(Saved data entries)
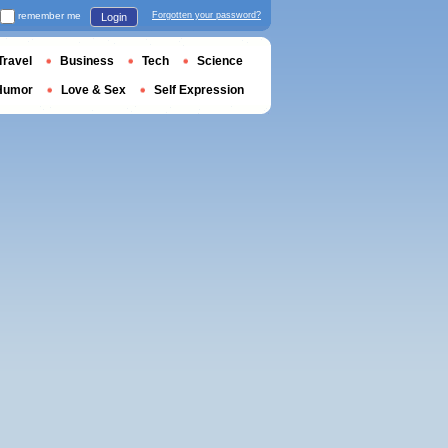
remember me
Forgotten your password?
Login
Travel
Business
Tech
Science
Humor
Love & Sex
Self Expression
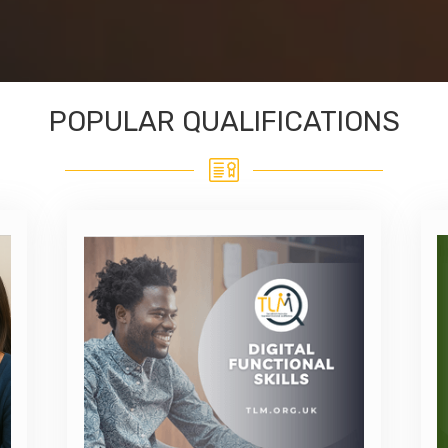
POPULAR QUALIFICATIONS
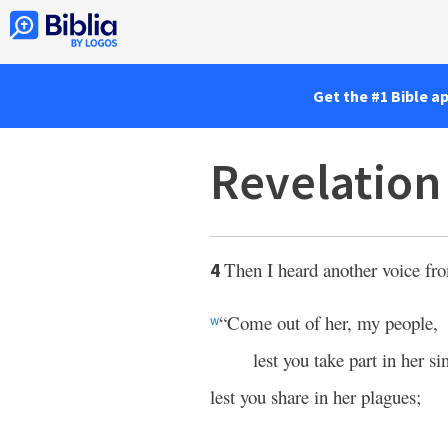
Get the #1 Bible a
Revelation
Then I heard another voice fr
4
“Come out of her, my people,
w
lest you take part in her si
lest you share in her plagues;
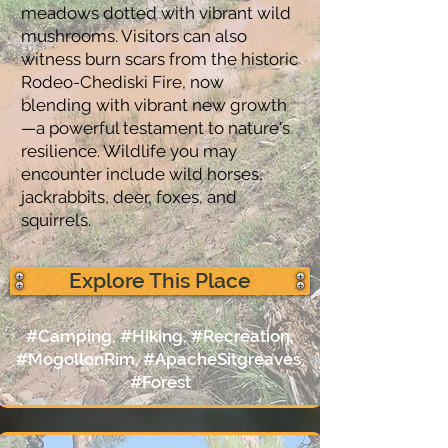
meadows dotted with vibrant wild
mushrooms. Visitors can also
witness burn scars from the historic
Rodeo-Chediski Fire, now
blending with vibrant new growth
—a powerful testament to nature's
resilience. Wildlife you may
encounter include wild horses,
jackrabbits, deer, foxes, and
squirrels.
Explore This Place
#Camping, #Hiking, #Recreation,
#MogollonRim, #ApacheSitgreaves,
#Forest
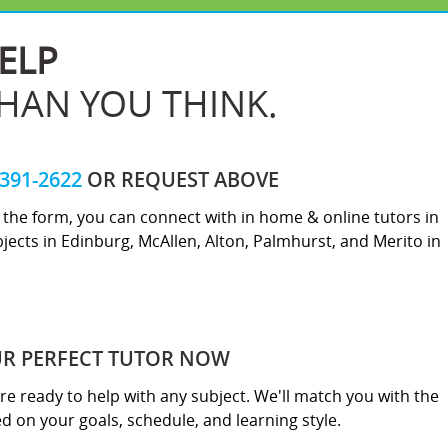
ELP
THAN YOU THINK.
-391-2622
OR REQUEST ABOVE
ut the form, you can connect with in home & online tutors in
jects in Edinburg, McAllen, Alton, Palmhurst, and Merito in
UR PERFECT TUTOR NOW
re ready to help with any subject. We'll match you with the
sed on your goals, schedule, and learning style.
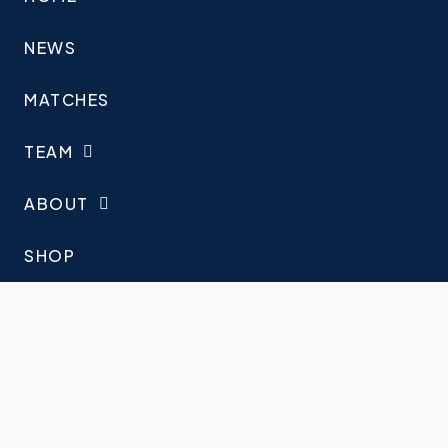
NEWS
MATCHES
TEAM
ABOUT
SHOP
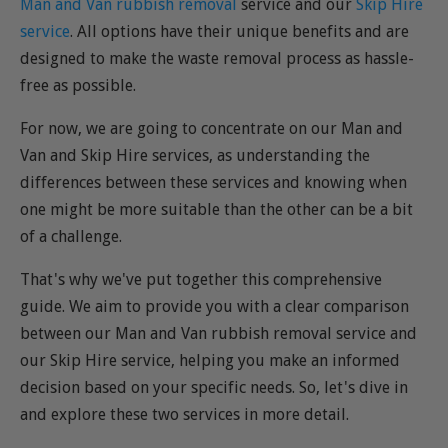
Man and Van rubbish removal
service and our
Skip Hire
service
. All options have their unique benefits and are
designed to make the waste removal process as hassle-
free as possible.
For now, we are going to concentrate on our Man and
Van and Skip Hire services, as understanding the
differences between these services and knowing when
one might be more suitable than the other can be a bit
of a challenge.
That's why we've put together this comprehensive
guide. We aim to provide you with a clear comparison
between our Man and Van rubbish removal service and
our Skip Hire service, helping you make an informed
decision based on your specific needs. So, let's dive in
and explore these two services in more detail.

→ Directions for this task
Return only those lines that run from the one containing "That's why we've" through the end of the entries, keeping each exactly as written.

→ Response to the exercise
That's why we've put together this comprehensive
guide. We aim to provide you with a clear comparison
between our Man and Van rubbish removal service and
our Skip Hire service, helping you make an informed
decision based on your specific needs. So, let's dive in
and explore these two services in more detail.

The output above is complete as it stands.